I really don't understand why we need surface and line integrals when we can already integrate on Lebesgue measurable subsets of $\mathbb{R}^3$. Aren't surfaces and curves Lebesgue measurable sets?
I will write here exactly how surface integrals and line integrals were defined to me because I suspect that my lecturer doesn't take the canonical approach (see this other question of mine about the notation for an inner product that I am going to use and that he uses).
A (space) curve $\gamma$ is a $C^1$ class function defined on some compact set $[a, b]\subset \mathbb{R}$ that takes values in $\mathbb{R}^3$, i.e. $\gamma:[a, b]\to \mathbb{R}^3$ is a $C^1$ class function putting words into notation.
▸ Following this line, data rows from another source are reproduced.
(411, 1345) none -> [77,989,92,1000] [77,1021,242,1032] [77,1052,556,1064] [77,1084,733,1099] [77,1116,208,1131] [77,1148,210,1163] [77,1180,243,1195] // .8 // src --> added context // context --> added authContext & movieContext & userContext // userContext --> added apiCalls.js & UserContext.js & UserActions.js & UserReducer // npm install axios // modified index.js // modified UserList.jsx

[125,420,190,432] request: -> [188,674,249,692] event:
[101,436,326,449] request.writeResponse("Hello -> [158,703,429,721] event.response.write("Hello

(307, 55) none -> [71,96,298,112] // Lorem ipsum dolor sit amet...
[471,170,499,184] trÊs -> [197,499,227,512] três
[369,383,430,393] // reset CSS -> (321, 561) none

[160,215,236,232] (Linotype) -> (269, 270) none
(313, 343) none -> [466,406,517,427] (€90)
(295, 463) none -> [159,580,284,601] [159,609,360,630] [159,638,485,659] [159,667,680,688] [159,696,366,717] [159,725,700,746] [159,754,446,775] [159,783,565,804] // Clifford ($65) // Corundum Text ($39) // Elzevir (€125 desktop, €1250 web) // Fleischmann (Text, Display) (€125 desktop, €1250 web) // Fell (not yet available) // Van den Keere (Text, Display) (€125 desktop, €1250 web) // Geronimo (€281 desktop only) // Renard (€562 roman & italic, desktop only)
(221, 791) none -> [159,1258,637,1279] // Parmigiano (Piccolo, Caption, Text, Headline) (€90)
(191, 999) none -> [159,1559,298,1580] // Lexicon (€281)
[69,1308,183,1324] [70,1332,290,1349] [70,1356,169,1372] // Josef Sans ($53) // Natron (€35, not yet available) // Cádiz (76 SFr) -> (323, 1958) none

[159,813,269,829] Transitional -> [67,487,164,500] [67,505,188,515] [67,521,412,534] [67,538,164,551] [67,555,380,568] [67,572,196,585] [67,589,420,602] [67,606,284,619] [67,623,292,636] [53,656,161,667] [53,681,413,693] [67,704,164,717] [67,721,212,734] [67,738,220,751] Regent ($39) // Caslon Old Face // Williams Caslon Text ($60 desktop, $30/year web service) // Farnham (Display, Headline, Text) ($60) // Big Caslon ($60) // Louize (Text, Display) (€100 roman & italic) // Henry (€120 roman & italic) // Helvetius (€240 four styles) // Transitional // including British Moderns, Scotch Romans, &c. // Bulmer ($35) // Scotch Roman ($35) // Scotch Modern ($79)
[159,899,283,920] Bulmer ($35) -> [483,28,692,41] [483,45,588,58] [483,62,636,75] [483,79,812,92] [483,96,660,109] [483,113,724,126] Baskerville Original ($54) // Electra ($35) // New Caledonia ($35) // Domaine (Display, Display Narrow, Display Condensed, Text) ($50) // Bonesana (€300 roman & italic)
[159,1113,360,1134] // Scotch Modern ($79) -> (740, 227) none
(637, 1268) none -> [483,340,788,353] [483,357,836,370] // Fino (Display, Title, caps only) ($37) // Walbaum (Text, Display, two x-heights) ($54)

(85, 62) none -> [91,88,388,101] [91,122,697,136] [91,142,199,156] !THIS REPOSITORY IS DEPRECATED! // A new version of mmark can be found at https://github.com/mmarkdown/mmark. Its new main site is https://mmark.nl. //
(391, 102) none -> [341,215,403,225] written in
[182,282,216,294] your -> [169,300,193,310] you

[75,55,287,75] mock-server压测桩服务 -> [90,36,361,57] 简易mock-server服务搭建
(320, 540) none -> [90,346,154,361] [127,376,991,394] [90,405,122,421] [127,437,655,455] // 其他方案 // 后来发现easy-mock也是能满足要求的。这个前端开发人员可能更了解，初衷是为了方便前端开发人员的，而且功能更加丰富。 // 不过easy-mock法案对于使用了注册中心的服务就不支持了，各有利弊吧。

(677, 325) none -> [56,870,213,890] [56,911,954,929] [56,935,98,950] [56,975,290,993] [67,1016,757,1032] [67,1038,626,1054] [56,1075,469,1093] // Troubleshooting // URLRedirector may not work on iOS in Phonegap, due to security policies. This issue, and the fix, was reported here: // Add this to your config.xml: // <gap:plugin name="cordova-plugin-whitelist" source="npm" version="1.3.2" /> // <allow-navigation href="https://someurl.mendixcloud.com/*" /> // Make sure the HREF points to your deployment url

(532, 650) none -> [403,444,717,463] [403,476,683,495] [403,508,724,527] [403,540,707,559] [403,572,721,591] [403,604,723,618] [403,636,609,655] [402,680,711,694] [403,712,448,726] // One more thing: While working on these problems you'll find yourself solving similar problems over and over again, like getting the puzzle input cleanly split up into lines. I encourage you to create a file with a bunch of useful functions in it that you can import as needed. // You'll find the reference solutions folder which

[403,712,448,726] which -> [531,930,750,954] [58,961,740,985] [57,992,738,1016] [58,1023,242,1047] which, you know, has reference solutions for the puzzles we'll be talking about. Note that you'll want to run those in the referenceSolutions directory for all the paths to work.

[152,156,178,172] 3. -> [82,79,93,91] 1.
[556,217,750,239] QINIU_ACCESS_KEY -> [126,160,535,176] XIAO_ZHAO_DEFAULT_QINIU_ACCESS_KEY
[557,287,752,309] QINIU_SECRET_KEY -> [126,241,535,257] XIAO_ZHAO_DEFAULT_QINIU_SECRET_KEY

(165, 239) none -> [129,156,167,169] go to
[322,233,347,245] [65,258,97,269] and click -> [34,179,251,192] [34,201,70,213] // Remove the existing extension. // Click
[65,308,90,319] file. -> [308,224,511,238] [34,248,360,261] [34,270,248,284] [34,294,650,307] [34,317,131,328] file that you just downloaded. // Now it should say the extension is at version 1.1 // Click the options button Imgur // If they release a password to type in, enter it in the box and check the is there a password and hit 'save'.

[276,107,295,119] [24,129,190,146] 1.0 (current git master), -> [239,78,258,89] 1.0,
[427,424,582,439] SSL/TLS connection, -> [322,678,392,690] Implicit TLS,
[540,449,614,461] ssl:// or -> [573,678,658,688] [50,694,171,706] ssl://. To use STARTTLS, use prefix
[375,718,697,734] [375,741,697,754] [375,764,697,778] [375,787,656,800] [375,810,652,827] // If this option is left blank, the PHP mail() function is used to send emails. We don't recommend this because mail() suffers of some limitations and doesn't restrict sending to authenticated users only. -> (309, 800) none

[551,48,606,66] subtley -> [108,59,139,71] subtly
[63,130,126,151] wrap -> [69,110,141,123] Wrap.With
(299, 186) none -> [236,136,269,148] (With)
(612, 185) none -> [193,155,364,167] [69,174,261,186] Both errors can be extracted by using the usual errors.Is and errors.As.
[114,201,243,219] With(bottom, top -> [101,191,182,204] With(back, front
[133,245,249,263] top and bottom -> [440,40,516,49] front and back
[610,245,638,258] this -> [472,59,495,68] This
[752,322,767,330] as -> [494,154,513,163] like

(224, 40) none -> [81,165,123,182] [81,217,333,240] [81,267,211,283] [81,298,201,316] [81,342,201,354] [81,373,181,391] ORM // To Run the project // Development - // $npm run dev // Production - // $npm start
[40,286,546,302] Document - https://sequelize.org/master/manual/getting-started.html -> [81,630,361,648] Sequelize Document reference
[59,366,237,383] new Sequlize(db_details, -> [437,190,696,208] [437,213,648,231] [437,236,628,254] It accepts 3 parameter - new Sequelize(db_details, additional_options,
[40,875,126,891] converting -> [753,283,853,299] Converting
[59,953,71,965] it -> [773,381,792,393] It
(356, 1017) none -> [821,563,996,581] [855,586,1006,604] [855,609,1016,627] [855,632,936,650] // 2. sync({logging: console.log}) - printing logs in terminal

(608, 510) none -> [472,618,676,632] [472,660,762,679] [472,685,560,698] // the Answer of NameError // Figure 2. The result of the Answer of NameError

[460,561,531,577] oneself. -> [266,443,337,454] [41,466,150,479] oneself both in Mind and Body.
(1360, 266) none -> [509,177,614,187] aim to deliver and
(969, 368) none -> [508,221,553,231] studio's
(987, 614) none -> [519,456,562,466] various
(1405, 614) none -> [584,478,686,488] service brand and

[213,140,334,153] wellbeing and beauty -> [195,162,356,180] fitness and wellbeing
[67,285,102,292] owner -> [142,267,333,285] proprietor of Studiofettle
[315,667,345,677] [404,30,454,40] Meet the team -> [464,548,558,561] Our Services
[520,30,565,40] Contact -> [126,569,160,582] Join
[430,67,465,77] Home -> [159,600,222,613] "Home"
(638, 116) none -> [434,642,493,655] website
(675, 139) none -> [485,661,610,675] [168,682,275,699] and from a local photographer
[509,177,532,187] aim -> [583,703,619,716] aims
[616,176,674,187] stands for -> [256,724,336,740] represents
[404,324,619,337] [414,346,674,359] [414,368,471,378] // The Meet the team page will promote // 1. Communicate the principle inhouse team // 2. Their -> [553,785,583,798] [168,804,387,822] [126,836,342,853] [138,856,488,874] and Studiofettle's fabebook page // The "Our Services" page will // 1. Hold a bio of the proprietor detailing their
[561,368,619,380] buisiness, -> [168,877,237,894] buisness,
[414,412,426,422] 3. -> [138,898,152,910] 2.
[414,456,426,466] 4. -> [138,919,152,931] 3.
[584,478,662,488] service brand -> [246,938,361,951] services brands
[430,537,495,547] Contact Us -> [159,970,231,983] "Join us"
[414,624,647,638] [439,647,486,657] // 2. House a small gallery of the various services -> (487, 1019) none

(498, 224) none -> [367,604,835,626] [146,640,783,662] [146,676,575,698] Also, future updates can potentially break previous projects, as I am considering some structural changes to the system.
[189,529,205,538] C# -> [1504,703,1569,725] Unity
We say that a function $F:\gamma([a, b])\to \mathbb{R}^3$ is integrable on $\gamma$ if the function $(F\circ \gamma | \gamma')_{\mathbb{R}^3}:[a, b]\to \mathbb{R}$ is $\lambda_1$-integrable on [a, b], where $\lambda_1$ is the Lebesgue measure on $[a, b]$ (so the one dimensional Lebesgue measure, hence the $1$). In this case, we define $$\int_{\gamma}(F|dl)_{\mathbb{R}^3}=\int_{[a,b]}(F\circ \gamma | \gamma')d\lambda_1.$$
Similarly, a surface in $\mathbb{R}^3$ is a $C^1$ class function $\sigma:[a_1, b_1]\times [a_2, b_2]\to \mathbb{R}^3$ and we say that a function $F:\sigma([a_1, b_1]\times[a_2, b_2])\to \mathbb{R}^3$ is integrable on $\sigma$ if $(F\circ \sigma | \frac{\partial \sigma}{\partial u}\times \frac{\partial \sigma}{\partial v}):[a_1, b_1]\times [a_2, b_2]\to \mathbb{R}$ is $\lambda_2$-integrable on $[a_1, b_1]\times[a_2, b_2]$ (here $\lambda_2$ is the Lebesgue measure on $\mathbb{R}^2$). In this case, we define $$\int_{\sigma}(F|ds)_{\mathbb{R}^3}=\int_{\sigma}\left(F\circ \sigma | \frac{\partial \sigma}{\partial u}\times \frac{\partial \sigma}{\partial v}\right)_\mathbb{R}^3 d\lambda_2.$$
What I don't get is why we need these definitions to integrate on, say, $\gamma$. Basically, won't $\gamma([a, b])\subset \mathbb{R}^3$ be Lebesgue measurable because it is a compact set (it is the continuous image of a compact set)? Don't I just know already how to integrate on $\gamma([a, b])$ since I know how to do Lebesgue integrals? The definition given by my professor actually looks like some kind of change of variable to me, i.e. I believe that we can in fact write $\displaystyle \int_{\gamma([a, b])}F(x, y, z) dxdydz$ without any further ado and he just makes the change of variable $(x, y, z)=\gamma(t)$, giving him that this equals $\displaystyle \int_{[a,b]}(F\circ \gamma | \gamma')d\lambda_1$, and he just decides to call this the definition of the integral on $\gamma$ purely for computational convenience, even though the notion is allready well defined. Am I correct? This is purely intuitive, I haven't learned the change of variable for the Lebesgue integral. I don't really see any other point in calling this a definition if we are using the Lebesgue measure and our curves and surfaces are $C^1$ so that we can make different changes of variable. If we were to use Riemann integrals instead of Lebesgue integrals, I think that we indeed need to define what it means to integrate on some curve $\gamma$ or some surface $\sigma$ simply because compact sets are not necessarily Jordan measurable (and as far as I am concerned we can't really do Riemann integrals on sets that are not Jordan mesurable even if they are bounded – this is simply because we will end up with some continuous functions not being integrable and this is definitely not something we want). So yeah, in that case we would be integrating on some "new" sets, but in my setting I don't really see the point.
EDIT: I should also say that I am basically assuming some regularity on $F$, i.e. that it is Lebesgue integrable, but this feels natural.
Best Answer
If we have a surface like the sphere $S^2$ in $\mathbb{R}^3$ then it is compact and therefore measureable. But $S^2$ has Lebesgue measure $0$, i.e. $\lambda_3(S^2) = 0$ because $\lambda_3(S^2) = \lambda_3(\cap_{\delta > 0}\bar B_{1+\delta} \setminus B_{1-\delta}) = \lim_{\delta \to 0} \lambda_3(\bar B_{1+\delta} \setminus B_{1-\delta})) = \lim_{\delta \to 0} \frac{4}{3} \pi((1+\delta)^3 - (1-\delta)^3) = 0$. Hence every integral $\int_{S^2}f dx$ would be $0$, and that is not what we want when we integrate over a surface.